September 1, 2016 (Photo Credit: Petty Officer 2nd Class Timothy Godbee/US Navy )
With Air Force’s 56th Air Refueling Squadron at Altus Air Force Base, Oklahoma, now active, it can begin training KC-46A aircrew this fall. But Gen. Carlton Everhart, commander of the Air Mobility Command, has already started turning his gaze to potential follow-on tanker programs.

“As I look at our modernization, I look at 179 aircraft, and I go: 'Is that enough?' I can tell you right now, because of the combatant war fighter needs that I have — and I serve nine combatant war fighters in the joint fight — I’m going to need more of those aircraft. Maybe not the KC-46. Maybe a KC-Y or KC-Z,” he said, referring to the two tanker buys that would follow the current 179-aircraft program of record buy of the KC-46.

The Air Force has not cemented its plans for KC-Y or KC-Z procurement, but it is assumed that Boeing would offer an updated version of the KC-46, which would then compete against vendors hoping to grab the program away from the incumbent. 

“Our proposal is to jump from the Y, and go straight into innovation with technology and go to the KC-Z,” Everhart said.
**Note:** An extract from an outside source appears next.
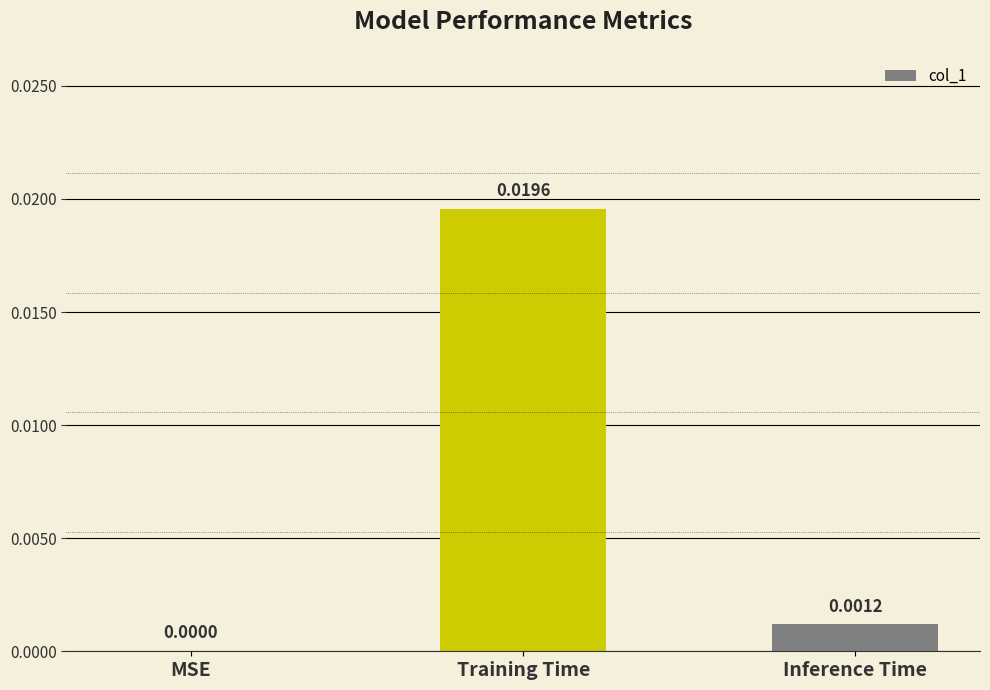

At which label is the value closest to 0?

MSE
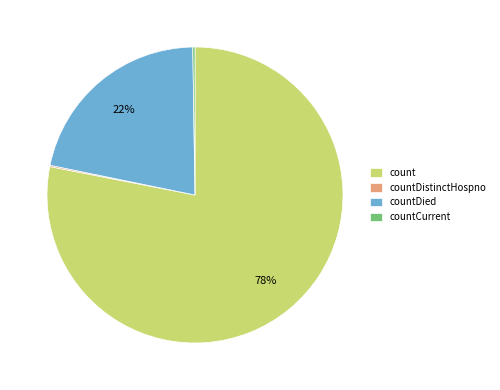

To the nearest percent, what is the average slice percentage?

25%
A new training center for the KC-46 Pegasus was dedicated at Altus Aug. 30, along with the activation of the 56th Air Refueling Squadron, the formal training unit for the Air Force’s next-generation refueling aircraft.
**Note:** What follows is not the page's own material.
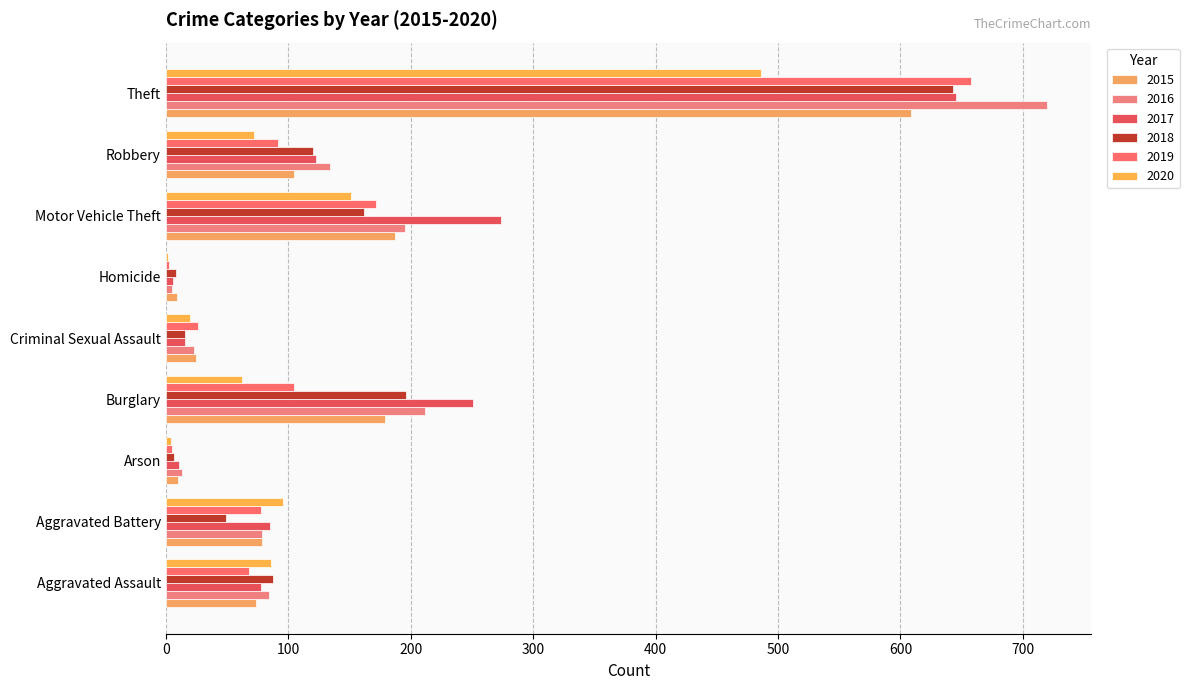

How many categories are shown in the chart?

9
The first KC-46 will be delivered to Altus in 2017, but training aerial refueling specialists is a “multiyear process,” said Lt. Gen. Darryl Roberson, who leads Air Education and Training Command. The command is already evaluating which pilot training class will be the first to operate the KC-46 once the basic course is completed, he said.


The Air Force constructed five new facilities in order to support the KC-46 training mission, with the last one finishing construction last month, he said during the Aug. 30 dedication at the base.

“Timing-wise, we’re right on schedule and doing what we need to be doing,” he said. “These facilities are obviously critical to now get into, get set up, so that we can receive the KC-46 for delivery.”

Oklahoma Republicans including Gov. Mary Fallin, Sens. James Inhofe and James Lankford, and Rep. Frank Lucas spoke during the activation ceremony, and Boeing executives were also in attendance. 

Boeing is contractually obligated to deliver 18 certified KC-46s to the Air Force, with half of that number going to Altus and the others to McConnell Air Force Base, Kansas. The company announced earlier this year that it would miss its initial August 2017 deadline, and instead will hand all of the tankers over to the service by January 2018.